MIND Diet for Reducing Memory Loss Risk
Whether mentioned in a health class in school or the reason behind parents vetoing the second Twinkies you craved, we have all heard the phrase, “You are what you eat.” For our health and well-being, we understand it is important to watch the food we ingest. Granted, we know the importance of avoiding saturated fat in bacon cheeseburgers, high sodium in beef jerky and sugar-laden cotton candy in order to promote our heart health. But what about protecting our brain from memory loss and Alzheimer’s disease? Is it possible? By following the MIND diet, you actually can eat foods that boost brain health and thus decrease your risk of memory loss.
What is the MIND Diet?
The Mediterranean-DASH Intervention for Neurodegenerative Delay (MIND) diet is a mash-up of two diets: the Mediterranean diet and Dietary Approaches to Stop Hypertension (DASH) diet. The Mediterranean diet was created to encourage heart health, and the DASH diet was designed to control high blood pressure.
A Rush University study originally funded by the National Institute on Aging decided to investigate the merits of combining the two diets to create the MIND diet. The group, led by Nutritional Epidemiologist Martha Clare Morris, ScD, wanted to test the theory that certain foods reduced memory loss. For the MIND diet, the group decided to rely on plant-based foods and limit saturated fat, red meat and anything sweet, and then evaluate study participants over the span of five years.
By way of analyzing food logs of more than 900 older adults in the Rush Memory and Aging Project, the researchers discovered that individuals who followed the MIND diet reduced their risk of memory loss or developing Alzheimer’s by as much as 53 percent. Participants who didn’t follow the principles of the basic MIND diet in the strictest sense still managed to reduce their risk by 35 percent.
For the older adults eating vegetables, especially leafy greens and plenty of berries, the Rush group learned their brains were as sharp as those more than seven years younger.

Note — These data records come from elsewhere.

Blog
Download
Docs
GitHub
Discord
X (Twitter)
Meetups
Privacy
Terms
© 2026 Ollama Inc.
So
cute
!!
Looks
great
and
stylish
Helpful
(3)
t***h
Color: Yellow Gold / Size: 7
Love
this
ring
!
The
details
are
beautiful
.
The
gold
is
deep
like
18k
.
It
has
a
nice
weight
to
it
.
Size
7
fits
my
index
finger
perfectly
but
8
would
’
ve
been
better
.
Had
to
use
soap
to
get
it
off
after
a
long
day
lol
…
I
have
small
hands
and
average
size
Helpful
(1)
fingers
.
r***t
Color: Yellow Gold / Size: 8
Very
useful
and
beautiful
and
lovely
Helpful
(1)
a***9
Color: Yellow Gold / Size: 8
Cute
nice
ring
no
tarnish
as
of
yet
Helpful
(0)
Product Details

What to Eat on the MIND Diet
As the researchers at Rush University discovered, MIND dieters only need to incorporate a couple of the suggestions below to reap the benefits of brain health improvement. As an added bonus, people who follow the MIND diet find it easier to stay on track due in part to its flexibility.

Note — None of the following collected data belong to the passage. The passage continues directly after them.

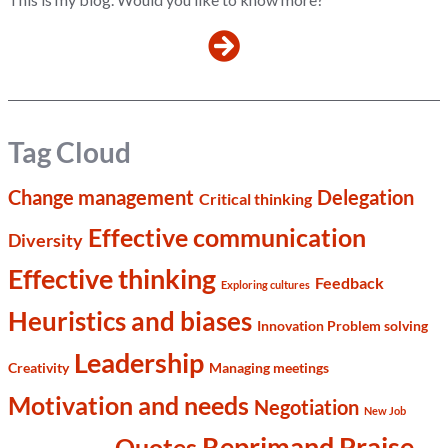
Tag Cloud
Change management
Delegation
Critical thinking
Effective communication
Diversity
Effective thinking
Feedback
Exploring cultures
Heuristics and biases
Innovation Problem solving
Leadership
Creativity
Managing meetings
Motivation and needs
Negotiation
New Job
Reprimand Praise
Quotes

- Make sure to eat green leafy vegetables at least six times a week and other vegetables at least once a day.
- Eat nuts at least five times a week.
- Limit pastries or sweets to five times a week.
- Make sure to have less than four servings of red meat each week.
- Consume beans more than three times every week.
- Eat at least three servings of whole grains every day.
- Make sure to have poultry and berries at least twice a week.
- Limit fried or fast food, as well as any cheese serving, to less than once a week.
- Eat fish at least once a week.
- Make sure to cook mainly with olive oil, and limit butter and margarine to less than a tablespoon per day.
Please do not make any changes to your diet before consulting your physician.